A couple of weeks ago, I mentioned the exciting experiment in online math collaboration, where Tim Gowers invited the world to set out and develop a combinatorial proof of the density Hales-Jewitt theorem (DHJ). Big congratulations to them, because the problem is solved, probably. Summarizing why he spent his time on this particular problem, Terry Tao wrote:
I guess DHJ is known to experts in the field to be an interesting question, partly because it implies a number of other deep theorems (e.g. Szemeredi’s theorem, which was for instance a key tool in my result with Ben that the primes contain arbitrarily long arithmetic progressions), but also because it (until very recently) was one of the most prominent density Ramsey theorems that could only be proven by ergodic theoretic techniques. I myself am a big believer in exploiting more systematically the connections between ergodic theory, combinatorics, and Fourier analysis, and so this project was certainly very appealing to me.

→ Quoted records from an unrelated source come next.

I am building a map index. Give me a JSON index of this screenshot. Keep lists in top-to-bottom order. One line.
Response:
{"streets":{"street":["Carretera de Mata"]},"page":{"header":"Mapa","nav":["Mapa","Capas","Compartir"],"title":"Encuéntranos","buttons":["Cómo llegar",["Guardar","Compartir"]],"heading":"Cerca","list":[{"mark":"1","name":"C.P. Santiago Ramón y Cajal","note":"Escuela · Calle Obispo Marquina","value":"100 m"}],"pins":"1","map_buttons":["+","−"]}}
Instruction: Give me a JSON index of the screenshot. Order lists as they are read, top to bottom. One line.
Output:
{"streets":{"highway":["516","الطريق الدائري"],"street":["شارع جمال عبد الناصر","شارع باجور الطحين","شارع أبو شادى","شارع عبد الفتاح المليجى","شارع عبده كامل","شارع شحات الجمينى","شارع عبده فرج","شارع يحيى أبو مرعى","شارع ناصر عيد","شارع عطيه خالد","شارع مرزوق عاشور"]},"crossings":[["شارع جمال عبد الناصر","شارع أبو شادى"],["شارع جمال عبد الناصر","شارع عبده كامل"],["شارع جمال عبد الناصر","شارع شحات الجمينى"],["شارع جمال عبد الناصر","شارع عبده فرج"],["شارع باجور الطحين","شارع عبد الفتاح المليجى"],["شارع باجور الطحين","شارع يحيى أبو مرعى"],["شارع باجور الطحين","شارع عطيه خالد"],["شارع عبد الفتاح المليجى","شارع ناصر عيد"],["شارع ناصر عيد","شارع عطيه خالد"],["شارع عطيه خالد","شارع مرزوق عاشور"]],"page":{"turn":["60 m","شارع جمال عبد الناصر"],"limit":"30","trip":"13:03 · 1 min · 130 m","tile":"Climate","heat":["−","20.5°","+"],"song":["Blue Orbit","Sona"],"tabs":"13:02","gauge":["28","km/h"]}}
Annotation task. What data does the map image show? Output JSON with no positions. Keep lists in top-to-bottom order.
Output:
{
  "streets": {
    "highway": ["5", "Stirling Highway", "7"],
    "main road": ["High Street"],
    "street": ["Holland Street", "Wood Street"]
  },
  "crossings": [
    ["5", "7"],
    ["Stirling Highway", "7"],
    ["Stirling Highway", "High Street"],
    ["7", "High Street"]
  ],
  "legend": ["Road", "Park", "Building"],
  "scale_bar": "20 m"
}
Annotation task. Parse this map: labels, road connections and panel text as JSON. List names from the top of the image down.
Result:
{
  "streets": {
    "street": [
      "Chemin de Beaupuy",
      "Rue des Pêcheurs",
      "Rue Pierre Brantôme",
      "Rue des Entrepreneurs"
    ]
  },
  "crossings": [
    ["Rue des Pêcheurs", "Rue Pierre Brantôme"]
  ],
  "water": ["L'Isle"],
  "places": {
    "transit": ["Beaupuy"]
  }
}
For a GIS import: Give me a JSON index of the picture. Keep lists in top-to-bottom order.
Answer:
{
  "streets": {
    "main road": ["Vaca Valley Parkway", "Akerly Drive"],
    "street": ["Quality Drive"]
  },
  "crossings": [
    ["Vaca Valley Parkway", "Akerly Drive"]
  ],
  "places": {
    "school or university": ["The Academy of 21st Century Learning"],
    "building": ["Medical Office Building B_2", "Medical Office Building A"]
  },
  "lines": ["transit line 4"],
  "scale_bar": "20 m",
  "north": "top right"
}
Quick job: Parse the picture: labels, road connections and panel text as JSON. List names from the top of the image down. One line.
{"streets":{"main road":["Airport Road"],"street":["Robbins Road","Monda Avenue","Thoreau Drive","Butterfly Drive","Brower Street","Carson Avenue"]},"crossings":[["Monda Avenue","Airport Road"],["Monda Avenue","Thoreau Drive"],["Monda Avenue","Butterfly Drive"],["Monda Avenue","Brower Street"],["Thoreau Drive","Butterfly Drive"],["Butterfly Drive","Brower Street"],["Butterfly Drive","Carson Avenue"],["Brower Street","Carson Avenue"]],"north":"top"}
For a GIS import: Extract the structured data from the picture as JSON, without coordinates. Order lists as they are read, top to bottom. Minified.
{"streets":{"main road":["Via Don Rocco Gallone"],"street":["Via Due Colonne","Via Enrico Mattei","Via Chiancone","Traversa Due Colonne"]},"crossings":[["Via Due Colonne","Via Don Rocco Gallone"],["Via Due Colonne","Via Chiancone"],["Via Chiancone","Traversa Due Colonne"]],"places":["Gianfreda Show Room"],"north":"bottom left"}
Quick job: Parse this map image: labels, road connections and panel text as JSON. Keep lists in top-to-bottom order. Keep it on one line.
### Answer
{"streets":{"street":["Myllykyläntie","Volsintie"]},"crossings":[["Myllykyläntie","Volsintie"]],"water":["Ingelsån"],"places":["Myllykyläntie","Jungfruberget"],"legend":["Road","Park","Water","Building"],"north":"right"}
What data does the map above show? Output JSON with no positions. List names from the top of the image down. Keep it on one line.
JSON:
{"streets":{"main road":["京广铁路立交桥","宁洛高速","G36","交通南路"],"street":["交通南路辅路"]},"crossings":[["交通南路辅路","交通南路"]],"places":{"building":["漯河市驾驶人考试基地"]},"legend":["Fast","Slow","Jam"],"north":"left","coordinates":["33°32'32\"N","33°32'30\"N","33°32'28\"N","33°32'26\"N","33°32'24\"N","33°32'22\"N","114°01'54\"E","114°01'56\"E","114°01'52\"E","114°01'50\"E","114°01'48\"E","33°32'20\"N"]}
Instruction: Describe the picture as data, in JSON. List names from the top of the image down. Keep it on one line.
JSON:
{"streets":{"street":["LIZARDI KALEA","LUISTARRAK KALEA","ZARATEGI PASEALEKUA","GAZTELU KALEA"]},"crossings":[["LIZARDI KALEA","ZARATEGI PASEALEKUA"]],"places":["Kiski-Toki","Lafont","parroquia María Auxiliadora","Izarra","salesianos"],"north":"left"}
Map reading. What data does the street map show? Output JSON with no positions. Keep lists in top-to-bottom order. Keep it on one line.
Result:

Besides, historically every new proof of Szemeredi’s theorem has led to a substantial amount of progress and activity in at least one subfield of mathematics; now that we have yet another proof (the fifth genuinely new proof of Szemeredi, by my count), one can hope that the tools developed here will have some applicability elsewhere.
Now, are there any applications of DHJ or Ramsey theory to Health Metrics? I wouldn’t say they are leaping out at me, but I wouldn’t rule it out either. When noisy data has unavoidable structure, some of the noise could be removed.